There are pockets of niche and exotic coffee quality all over the globe, but there is probably no country more synonymous with widespread high quality than Kenya.
The Wahundura Wet Mill (referred to as Factory in Kenya) is one of four factories owned and operated by the Kamacharia Farmers’ Cooperative Society (FCS) which collectively buys coffee cherry from over 5,800 smallholding families. Wahundura in particular sources coffee from 1,100 smallholder farmers who have farms located between 1750 and 1850 masl.
At the Wahundura Factory manager Catharine Wahu and her five permanent staff process the cherries that have been handpicked and delivered on the same day. They are then hand-sorted to remove defects and ensure optimum ripeness and then digitally weighed and recorded so that the farmer can receive a receipt of their delivery.
The coffees are ‘de-pulped’ to remove fruit and then weighed again to separate the highest density and quality beans. These are then dry fermented for approximately 8 hours before being placed in washing tanks to complete their fermentation.
This processing may sound tedious, but it ensures not only very high-quality coffee but also uniformly high quality and a very clean cup profile to enhance the natural acidity of the high altitude SL28 variety beans.
Kenya's Coffee History
Although neighbouring Ethiopia is generally regarded as the birthplace of coffee, Kenya’s introduction to coffee was much later via Scottish missionaries and didn’t become traded commercially until as recently as 1900.
During Colonial rule coffees were only produced by British-owned farms. After the Mau Mau uprising in 1954 and the subsequent independence of Kenya in 1963 coffee production returned to the native land owners. The majority of these are smallholders, of which there are approximately 600,000 in Kenya, that produce coffee on a small scale. Production doesn’t usually meet minimum delivery requirements for large mills so instead these smallholders will usually supply one of the several hundred cooperatives that operate in the country.
There are many factors potentially behind the reputation for quality in Kenya. Growing conditions are renowned for being ideal in Kenya but other factors such as the introduction in the 1950s of hybrid varietals from Scott’s Lab (hence the SL prefix) play a part too. Most famously SL28 but also SL32 and SL34 are celebrated for their typically jammy ‘fruits of the forest’ type cup profiles that are so revered around the world.

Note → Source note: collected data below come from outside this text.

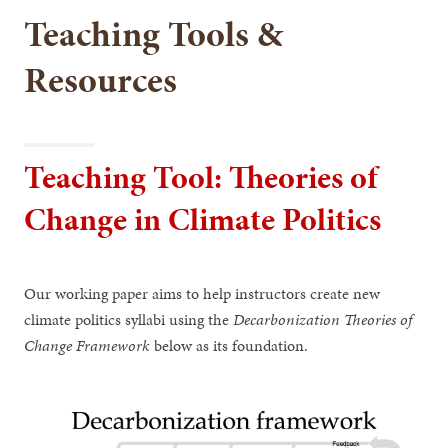
Teaching Tools &
Resources
Teaching Tool: Theories of
Change in Climate Politics
Our working paper aims to help instructors create new
climate politics syllabi using the
Decarbonization Theories of
Change Framework
below as its foundation.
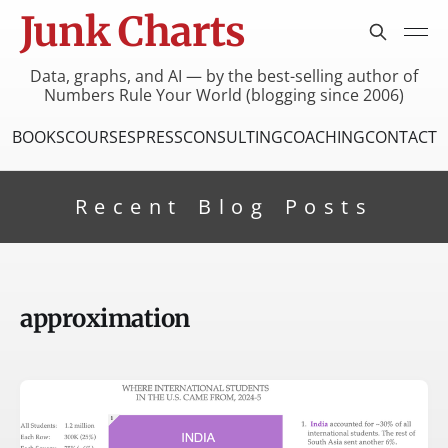
Junk Charts
Data, graphs, and AI — by the best-selling author of
Numbers Rule Your World (blogging since 2006)
BOOKS
COURSES
PRESS
CONSULTING
COACHING
CONTACT
Recent Blog Posts
approximation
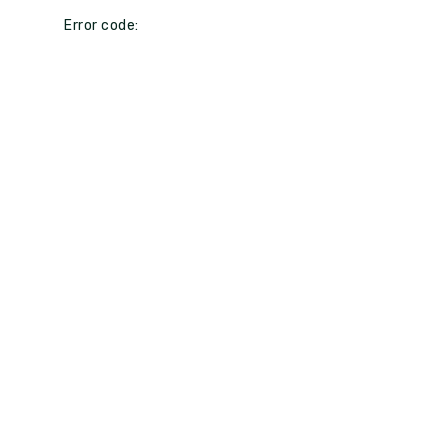
Error code:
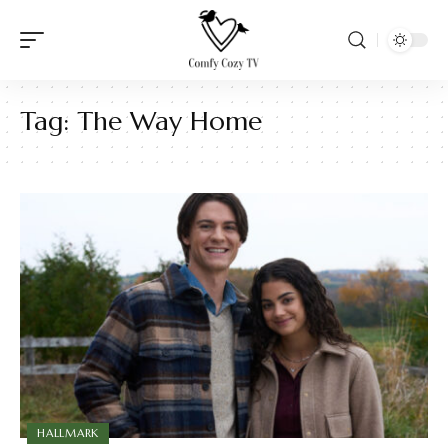
Tag:
The Way Home
HALLMARK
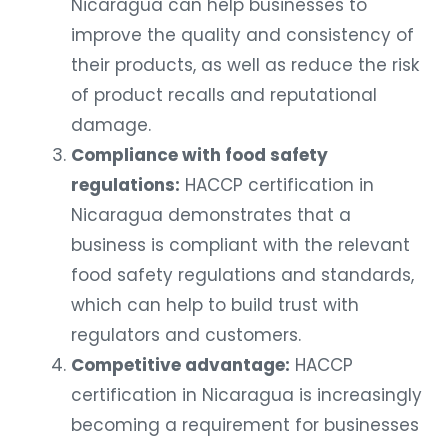
Nicaragua can help businesses to
improve the quality and consistency of
their products, as well as reduce the risk
of product recalls and reputational
damage.
Compliance with food safety
regulations:
HACCP certification in
Nicaragua demonstrates that a
business is compliant with the relevant
food safety regulations and standards,
which can help to build trust with
regulators and customers.
Competitive advantage:
HACCP
certification in Nicaragua is increasingly
becoming a requirement for businesses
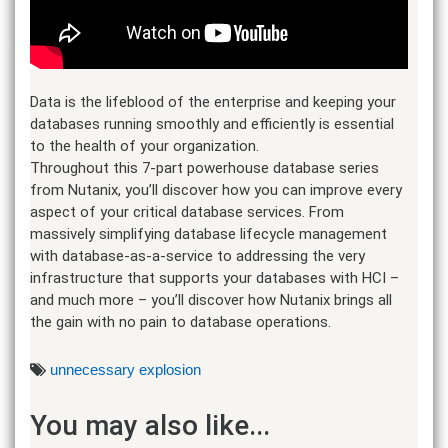
Data is the lifeblood of the enterprise and keeping your
databases running smoothly and efficiently is essential
to the health of your organization.
Throughout this 7-part powerhouse database series
from Nutanix, you’ll discover how you can improve every
aspect of your critical database services. From
massively simplifying database lifecycle management
with database-as-a-service to addressing the very
infrastructure that supports your databases with HCI –
and much more – you’ll discover how Nutanix brings all
the gain with no pain to database operations.
unnecessary explosion
You may also like...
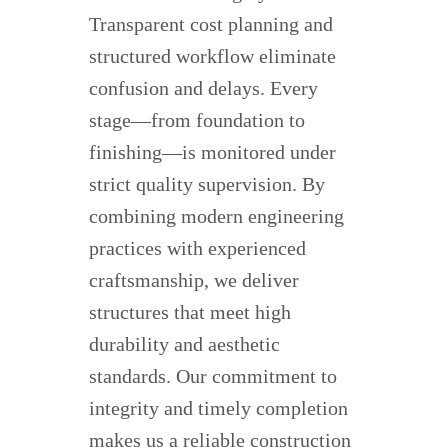
Transparent cost planning and
structured workflow eliminate
confusion and delays. Every
stage—from foundation to
finishing—is monitored under
strict quality supervision. By
combining modern engineering
practices with experienced
craftsmanship, we deliver
structures that meet high
durability and aesthetic
standards. Our commitment to
integrity and timely completion
makes us a reliable construction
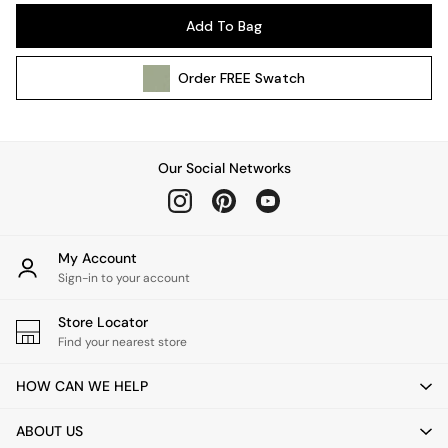
Pendant Lights
Add To Bag
Table & Desk Lamps
Wall Lights
Order
FREE
Swatch
Kitchen
All Bathroom
All Hallway
All bedding
Our Social Networks
Rugs
Curtains
Cushions & Throws
Cushions
My Account
Throws
Sign-in to your account
Home Accessories
Store Locator
Home Fragrance
Find your nearest store
Mirrors
Wall Art
HOW CAN WE HELP
Vases
Clocks
ABOUT US
Inspiration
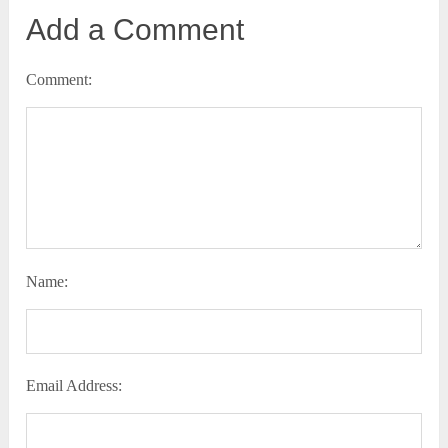
Add a Comment
Comment:
Name:
Email Address:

Another potential factor is that since 1934 the Kenyan coffee has been sold via an auction platform which both grants access to buyers for producers and naturally incentivises quality (where higher quality gains higher prices). Although direct-trading with foreign buyers was made possible in 2006, and potentially removes middlemen that detract from revenue for farmers, the vast majority of coffee (85%-95%) is still traded via the Nairobi Coffee Exchange to this day.